━━ Selection
The last few days, we’ve mostly been focusing on prototyping and testing how game pieces work, alongside some initial design for our scouting system.

BunnyBots 2022

Each season, we host an off-season event called BunnyBots to allow new members to get experience building a robot before the build season, and we noticed that the coral looked very similar to the tubes used in that game. As such, we wanted to share some of the resources from the game, and a couple of our robot CADs. If any other teams who participated are also interested in sharing their robot designs, that would be very near.

Game Manual

Event Livestream

Eliminations in particular have some really interesting robot concepts, especially 2471 and 2521.

Roller Intake Robot CAD

Clawed Robot CAD

Apologies for the mess the CADs are, we never expected to need to share them publicly. The roller intake generally worked better for us, though it did have some issues with jamming. The claw was a little too loose and the shape was slightly off to grip the tube properly, so we wouldn’t recommend taking the design directly, but the concept could work.
━━━━
━━ Stored data
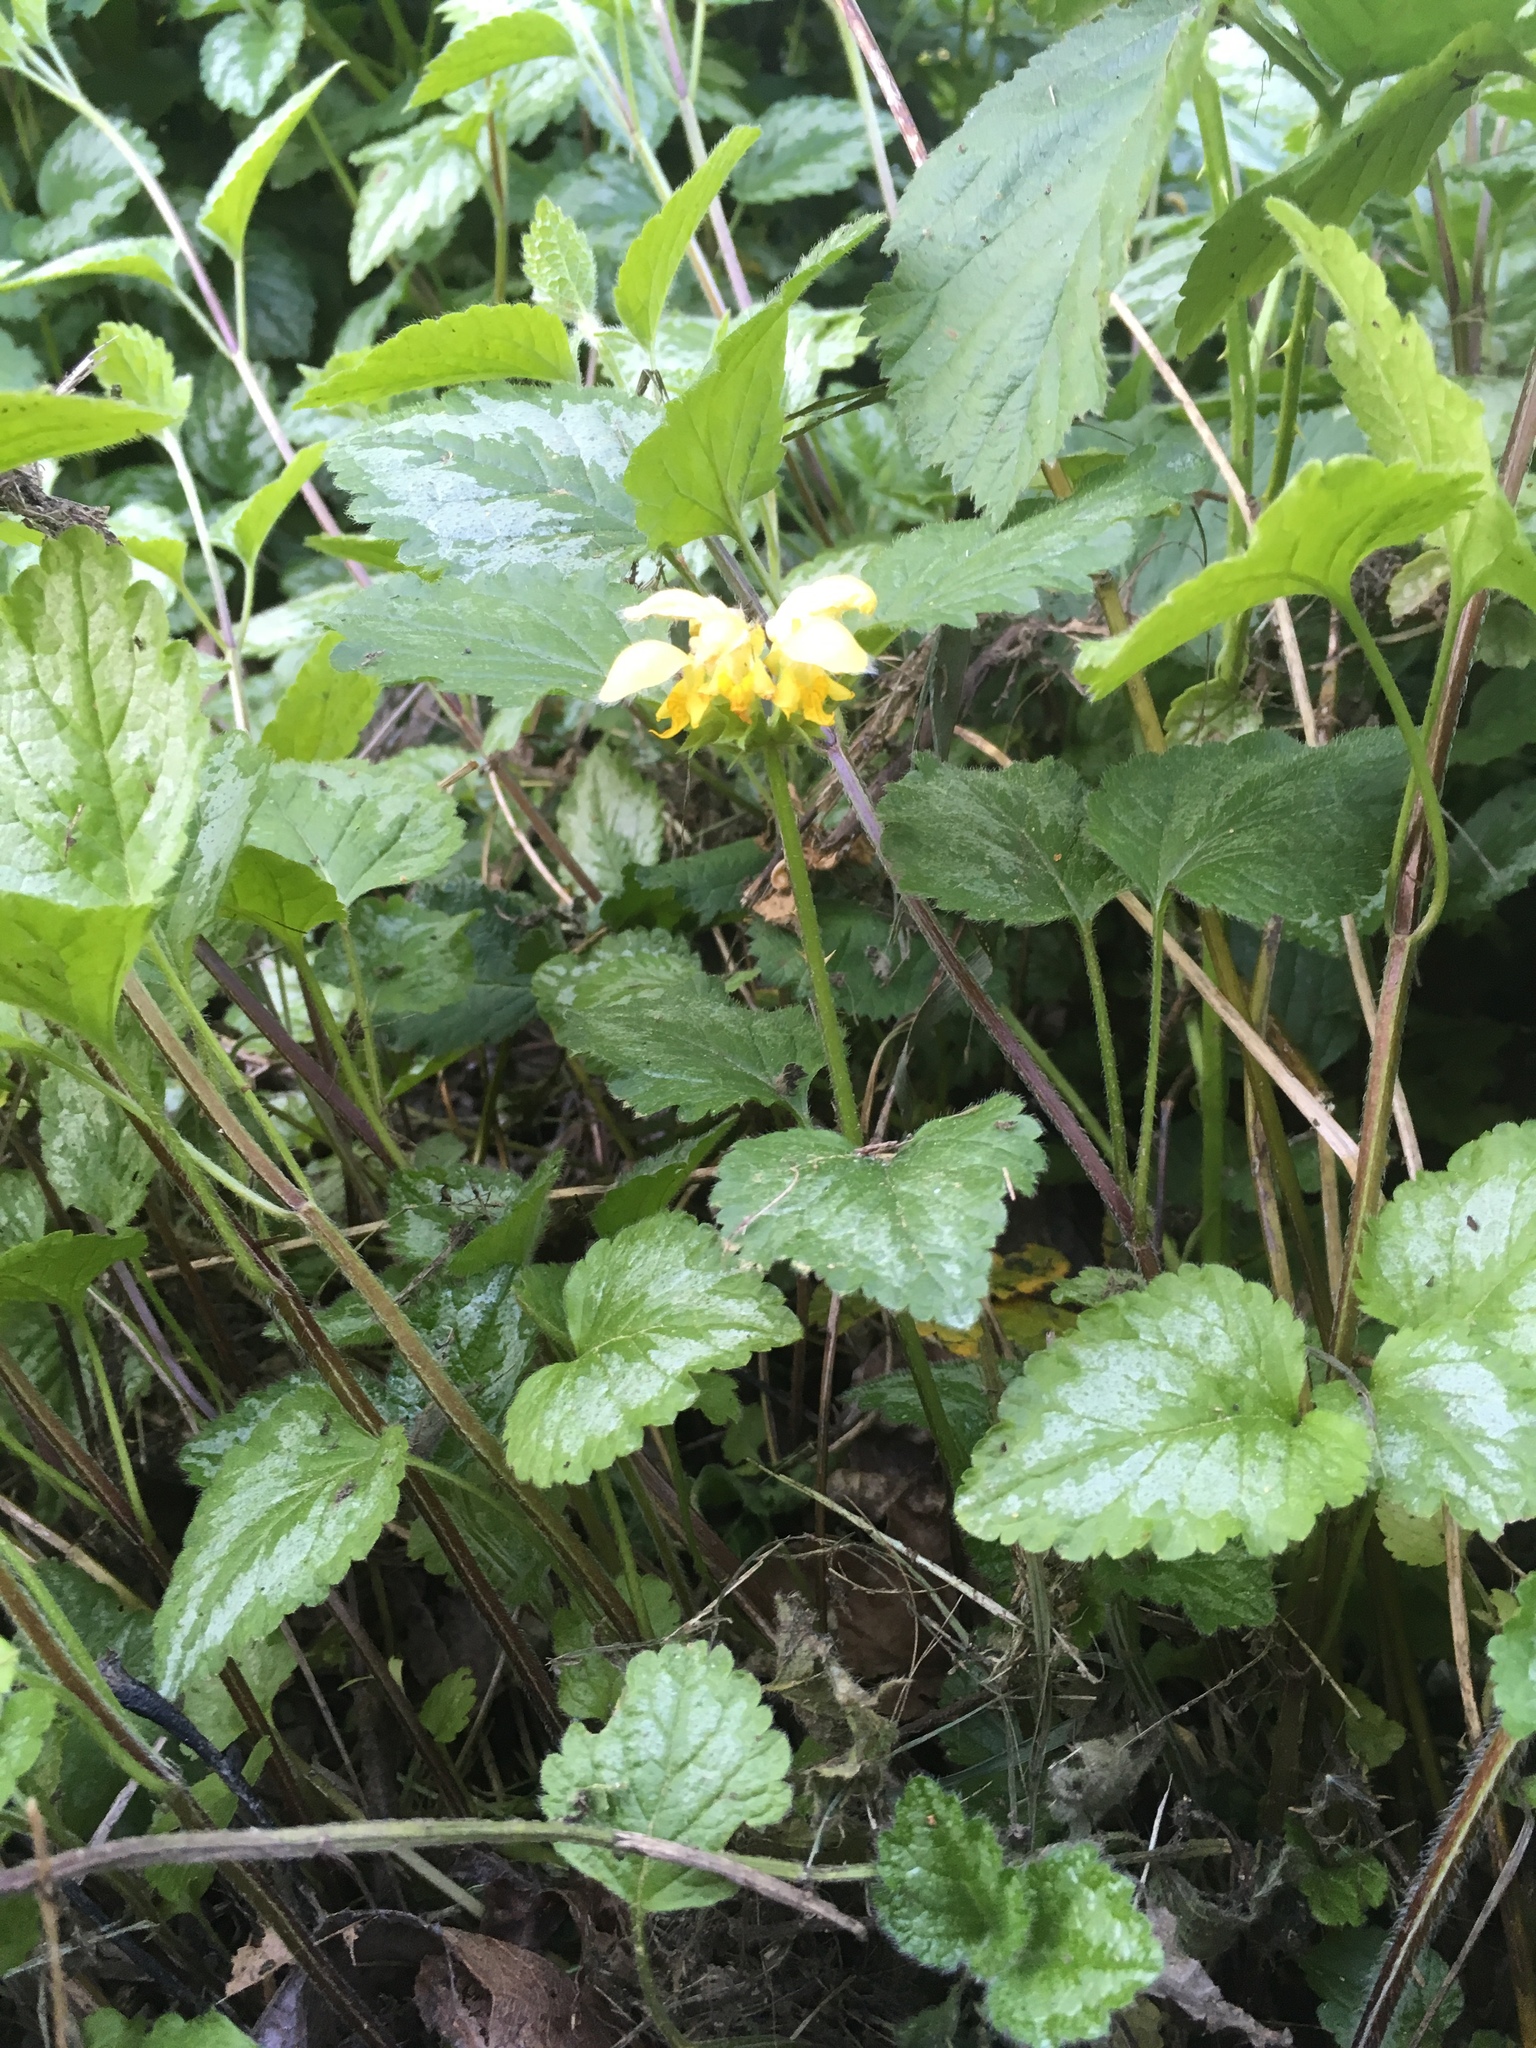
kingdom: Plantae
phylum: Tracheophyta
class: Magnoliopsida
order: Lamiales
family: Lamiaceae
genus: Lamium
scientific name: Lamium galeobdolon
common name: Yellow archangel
━━━━
Task description
Reproduce word for word the part of the BunnyBots post that starts with "The last few" and goes on through "2471 and 2521.".

The answer
The last few days, we’ve mostly been focusing on prototyping and testing how game pieces work, alongside some initial design for our scouting system.

BunnyBots 2022

Each season, we host an off-season event called BunnyBots to allow new members to get experience building a robot before the build season, and we noticed that the coral looked very similar to the tubes used in that game. As such, we wanted to share some of the resources from the game, and a couple of our robot CADs. If any other teams who participated are also interested in sharing their robot designs, that would be very near.

Game Manual

Event Livestream

Eliminations in particular have some really interesting robot concepts, especially 2471 and 2521.